Coonan sees panacea to shrinking bandwidth

Communications Minister Senator Helen Coonan has waved off concerns of a looming spectrum shortage, predicting wireless broadband, datacasting by television networks and third-generation mobile technologies will all be able to live happily together.

Speaking at the National Press Club in Canberra yesterday, Coonan brushed aside questions on whether the Department of Communications and the Australian Communications and Media Authority was any closer to providing industry with an estimate of how much or how little commercial broadband or other commercial digital spectrum will be made available to industry by the government.

The panacea to shrinking bandwidth, according to Coonan, will be a range of new MPEG 4 video compression technologies, that will allow datacasting and video over IP to share the same airwaves as other content and data.

"New MPEG 4 [video compression standards] will mean that there will be greater compression - there could even be community [broadcasting] uses," Coonan said.

However, Coonan declined to indicate if, where, or when further limits on spectrum licensing may occur, saying it was inappropriate to speculate on how the bandwidth may be carved up.

In June, the Australian Communications Authority (now the Australian Communications and Media Authority) clamped down on the allocation of wireless broadband spectrum, with assignments for the 3575MHz through to 3710MHz spectrum band "embargoed" until further notice.

At the time, acting chair Bob Horton said the new restrictions were needed "to preserve spectrum options for further planning and possible introduction of broadband wireless access systems in this band, particularly in regional areas."

The spectrum seizure came after lengthy stakeholder and industry participation and a spectrum review in August 2004 which saw a range of new players intensively lobby the government to wrestle the Department of Defence for access to new bandwidth.

At the time, Coonan's office indicted it would be able to provide industry an estimate of how much spectrum would be available over the next 10 years, subject to the sale of Telstra and regulatory restrictions on the manner in which media and communications players were able to distribute both content and communications.

The light treatment of the bandwidth issue has angered some insiders at the Department of Defence, who have repeatedly warned radio frequency spectrum is a commodity to be treated with care.

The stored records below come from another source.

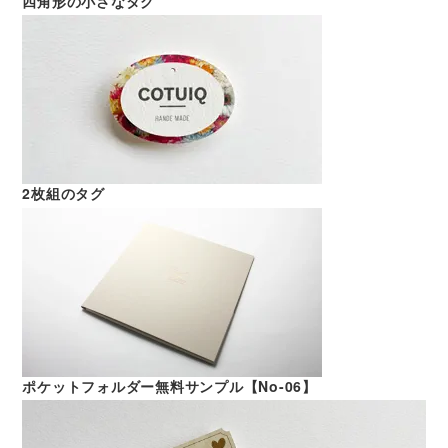
四角形の小さなタグ
2枚組のタグ
ポケットフォルダー無料サンプル【No-06】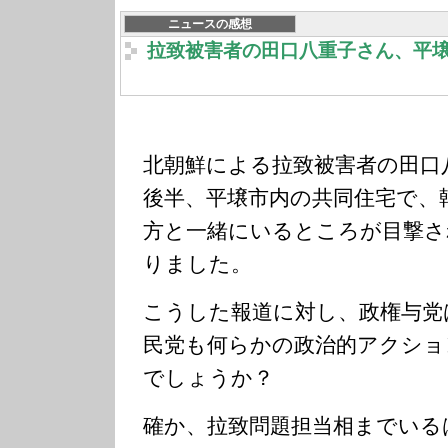
ニュースの感想
拉致被害者の田口八重子さん、平
北朝鮮による拉致被害者の田口
後半、平壌市内の共同住宅で、
方と一緒にいるところが目撃さ
りました。
こうした報道に対し、政権与党
民党も何らかの政治的アクショ
でしょうか？
確か、拉致問題担当相までいる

"People have to realize unmanned technologies need spectrum to operate. Data-enabled combat troops need spectrum. Network-centric warfare needs spectrum ... and while you can pull it out of thin air, it doesn't grow on trees," said one informed source who declined to be named.

However, the fears that any spectrum come as the result of datacasting and digital television may not materialize until the end of the decade, with Coonan revealing the government will not enforce the shut-down of present analogue television broadcasting in 2008 as legislated, because people were simply failing to migrate to both standard and high-definition digital television.

Coonan added there was no current legal impediment to sending television signals over broadband, or IPTV.

"The current regulatory regime would not preclude television over broadband," Coonan said.